Aber meine Meinung ist weiterhin, solange keine Beweise da sind gilt der Sportler als unschuldig!
Und deshalb Glückwunsch.
Es wäre doch mal interesannt zu hören was die Verbände von dem Vorschlag halten einen überführten Doping Sünder nicht nur mit einem "DuDuDu" zu "bestrafen" sondern eine Lebenslange Sperre zu verhängen.
Wollen wir wetten das KEIN nationaler Verband da mitmacht ..... ?
misantro (17.08.2008, 00:17 Uhr)
Sehr schön
Jahrelang galten Sportler wie Bolt zu groß für das Sprinten. Ich lehne mich zurück und amüsiere mich über diese Experten :-D
heiwosch (17.08.2008, 00:08 Uhr)
trotzdem.................
der artikel hat dieser sportereignis gut beschrieben. das rennen endete bei mir auch mit dieser fassungslosigkeit. ich bin mir auch ziemlich sicher, dass diese ganze bande dort mit salben nachgeholfen hat. beim start habe ich darauf gewartet, dass sich alle gleich boxhandschuhe anziehen oder sich mit öl einreiben um dann zu posen, normal ist das nicht....... in anbertracht dessen, dass vermutlich alle die gleiche klinik besuchen, war das vom bolt einfach beeindruckend, ich fands gut..... ;-)
EggHead (16.08.2008, 22:53 Uhr)
TsTs ...
Nacheditieren ... pfui !
EggHead (16.08.2008, 22:51 Uhr)
Null Ahnung ...
Zwei Hundertstel, nicht zwei Zehntel ... NULL Ahnung, aber hauptsache meckern ... LOL !
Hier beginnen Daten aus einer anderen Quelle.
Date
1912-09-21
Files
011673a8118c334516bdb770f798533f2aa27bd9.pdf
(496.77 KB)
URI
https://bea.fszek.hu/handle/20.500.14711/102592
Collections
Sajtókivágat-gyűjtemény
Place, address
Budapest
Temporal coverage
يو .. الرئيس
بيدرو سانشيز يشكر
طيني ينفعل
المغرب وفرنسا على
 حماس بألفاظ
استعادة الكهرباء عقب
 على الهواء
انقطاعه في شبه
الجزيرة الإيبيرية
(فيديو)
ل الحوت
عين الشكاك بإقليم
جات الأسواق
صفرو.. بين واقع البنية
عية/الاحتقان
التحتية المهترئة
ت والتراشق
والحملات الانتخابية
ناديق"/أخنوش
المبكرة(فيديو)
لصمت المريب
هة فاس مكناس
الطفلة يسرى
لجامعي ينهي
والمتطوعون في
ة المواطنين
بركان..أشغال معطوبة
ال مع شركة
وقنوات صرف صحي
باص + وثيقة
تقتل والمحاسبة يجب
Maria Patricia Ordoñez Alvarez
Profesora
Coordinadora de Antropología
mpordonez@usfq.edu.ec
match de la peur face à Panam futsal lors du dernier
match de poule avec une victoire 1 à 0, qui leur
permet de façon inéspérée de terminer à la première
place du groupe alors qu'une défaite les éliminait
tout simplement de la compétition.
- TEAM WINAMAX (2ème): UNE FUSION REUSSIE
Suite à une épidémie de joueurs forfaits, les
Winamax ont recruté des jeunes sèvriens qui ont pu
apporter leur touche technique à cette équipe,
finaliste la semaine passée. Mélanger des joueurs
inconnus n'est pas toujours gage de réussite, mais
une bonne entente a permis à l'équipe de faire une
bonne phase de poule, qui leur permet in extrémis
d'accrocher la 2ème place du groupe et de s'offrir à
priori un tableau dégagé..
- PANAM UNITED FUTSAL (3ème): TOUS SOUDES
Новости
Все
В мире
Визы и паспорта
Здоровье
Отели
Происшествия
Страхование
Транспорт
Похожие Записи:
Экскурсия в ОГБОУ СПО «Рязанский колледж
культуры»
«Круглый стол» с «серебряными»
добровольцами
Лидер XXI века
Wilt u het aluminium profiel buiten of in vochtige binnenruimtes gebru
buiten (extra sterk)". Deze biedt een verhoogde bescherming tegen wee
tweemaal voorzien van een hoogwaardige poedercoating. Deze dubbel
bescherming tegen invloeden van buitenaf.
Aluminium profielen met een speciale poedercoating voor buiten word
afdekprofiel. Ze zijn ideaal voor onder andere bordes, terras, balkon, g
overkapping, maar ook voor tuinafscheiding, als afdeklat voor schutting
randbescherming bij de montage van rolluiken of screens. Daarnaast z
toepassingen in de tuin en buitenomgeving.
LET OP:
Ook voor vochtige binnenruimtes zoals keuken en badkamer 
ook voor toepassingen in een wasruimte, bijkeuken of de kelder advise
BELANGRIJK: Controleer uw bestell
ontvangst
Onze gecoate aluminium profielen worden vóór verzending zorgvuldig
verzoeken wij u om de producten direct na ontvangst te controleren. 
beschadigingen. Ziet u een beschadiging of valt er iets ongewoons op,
joaka (16.08.2008, 22:11 Uhr)
Zweifel
Na! An diesem Weltrekord habe ich erhebliche Zweifel! Sieht ganz nach verstecktem Doping aus! Alleine das Material macht es nicht! Hatten wir oft schon erlebt, hinterher steckte doch Doping in solchen Leistungen. Denn die Leistungssteigerung des Menschen hat auch mal ein Ende!